„Jeszcze w
polu tyle śniegu,
jeszcze
strumyk lodem ścięty...”
To
Władysław Broniewski w wierszu „Pierwiosnek”. Pamiętam ten wiersz jeszcze z lat
szkoły podstawowej. Co prawda strumyki jeszcze ścięte lodem w górach i śnieg
leży na polach w zacisznych miejscach, ale szosa sucha i da się jechać rowerem.
Dlatego w sobotę, 13 kwietnia o godzinie 9:05 wyruszyliśmy po raz pierwszy w
tym roku na szlaki naszej pięknej Dolnośląskiej Ziemi. Było nas trzech, co już,
w odniesieniu do poprzedniego roku należy zauważyć jako znaczny postęp. Byłem
ja, kolega Tadek Gonet i kolega Lucjan Palus. Nie było ustalonej wcześniej trasy.
Chodziło przecież o krótką wycieczkę. Zaproponowano Świdnicę, a w niej Katedrę
Świdnicką i Kościół Pokoju.
Pojechaliśmy.
Jak na taką trasę powinienem wybrać się na rowerze wyścigowym, a nie na
„góralu” - byłoby lżej, ale i tak dawałem radę. Z początku było trochę zimno i
wiało od zaśnieżonych jeszcze gór, ale potem już było słonecznie i bardzo
ładnie. Pojechaliśmy przez Bojanice i Opoczkę. W Świdnicy w okolicach lodowiska
trafiliśmy na przygotowania do przegrupowania w rajdzie samochodowym.
Zatrzymaliśmy się na chwilę pooddychać atmosferą wielkiej imprezy. Bez trudu
dojechaliśmy do katedry i przez chwilę pomodliliśmy się w przepięknym wnętrzu
kościoła. Koledzy poprowadzili po zatłoczonych samochodami ulicach miasta do
Kościoła Pokoju. Ja byłem tam po raz pierwszy. „Wizytę” ograniczyliśmy do
zewnętrznego zapoznania się z obiektem i zwiedzenia obszernego pomieszczenia
przed właściwym wnętrzem kościoła. Na gruntowne zwiedzanie nie byliśmy
przygotowani, bo nie mieliśmy pieniędzy (10 zł dla dorosłych, 5 zł dla dzieci,
po 8 zł dla dorosłych w grupie od 25 osób) i kanapek, a zapewne zajęłoby to nam
sporo czasu. Pomyśleliśmy, że warto byłoby grupą wybrać się do Świdnicy.

**Materiał:**
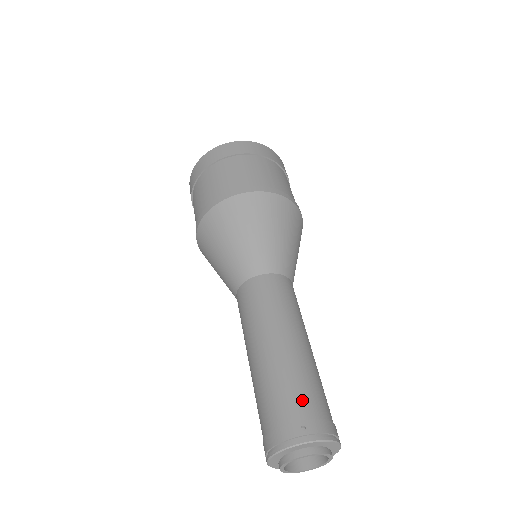
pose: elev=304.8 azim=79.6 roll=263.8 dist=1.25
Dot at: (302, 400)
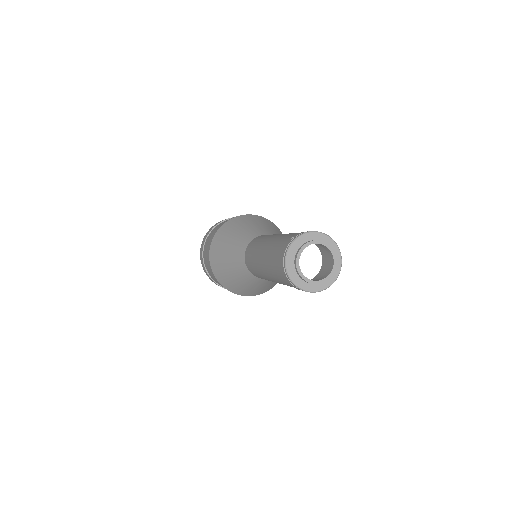
Dot at: (289, 236)
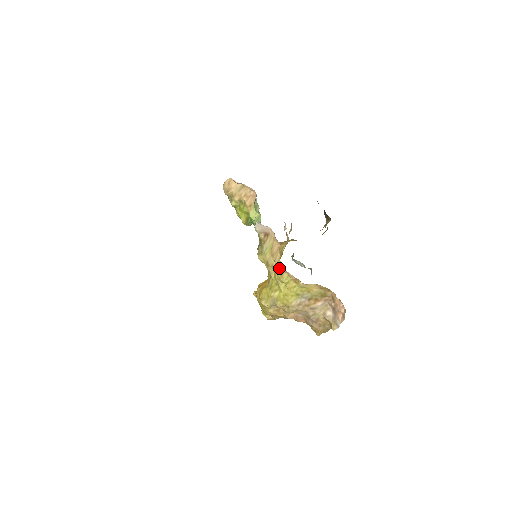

**Zadania do wykonania:**
1. Przez jakie miejscowości autor relacji z rowerowej wycieczki do Świdnicy jechał po drodze do tego miasta?
2. Wznów relację z rowerowej wycieczki do Świdnicy, zaczynając od miejsca, w którym urywa się tekst.

**Odpowiedzi do zadań:**
1. Przez Bojanice i Opoczkę.

2.
Niedaleko w Jaworzynie, można też zwiedzić muzeum kolejnictwa.
Ze
Świdnicy wracaliśmy spacerkiem. Rzadko widziało się na polach traktory. Jeszcze
jest bardzo mokro, a miejscami nawet grząsko. Nieudrożnione rowy pełne wody
i... niestety śmieci. Zastanawialiśmy się, czy my, jako społeczeństwo, jesteśmy
narodem cywilizowanym? Czy potrafimy zadbać o swoje
naturalne środowisko? Czy władze miast i gmin potrafią się pochylić nad tym
problemem? Czy pasażer, jadący mercedesem najnowszej
klasy i wyrzucający przez okno puszki po piwie, butelki po wódce i po napojach,
jest panem czy może już... nie jest panem ?
Myślę,
że takie zachowania to ciągle jeszcze niechlubna pozostałość po ustroju
„sprawiedliwości społecznej”, jakim u nas był socjalizm, a co u nas w wyraźny
sposób zostało zachowane jako relikt minionej epoki w nazwie tak ładnego
osiedla, jakim jest osiedle XXV-lecia PRL. Jak trudno, nawet przez trzydzieści
lat zmienić ludzką świadomość, że "to nie moje – to państwowe". A gdzie w
Bielawie można iść na spacer, żeby nie napotkać, a może i wdepnąć w radosną
twórczość naszych przyjaciół piesków? Te kilka odpowiedzialnych osób w naszym
mieście, które sprzątają po swoich pupilach, jeszcze wiosny nie czyni.
Pisałem
o pochylaniu się władz. Oczywiście był to slogan, ale może odpowiedzialne
władze Bielawy, w tym nasi radni, dosłownie pochylili by się nad psim problemem?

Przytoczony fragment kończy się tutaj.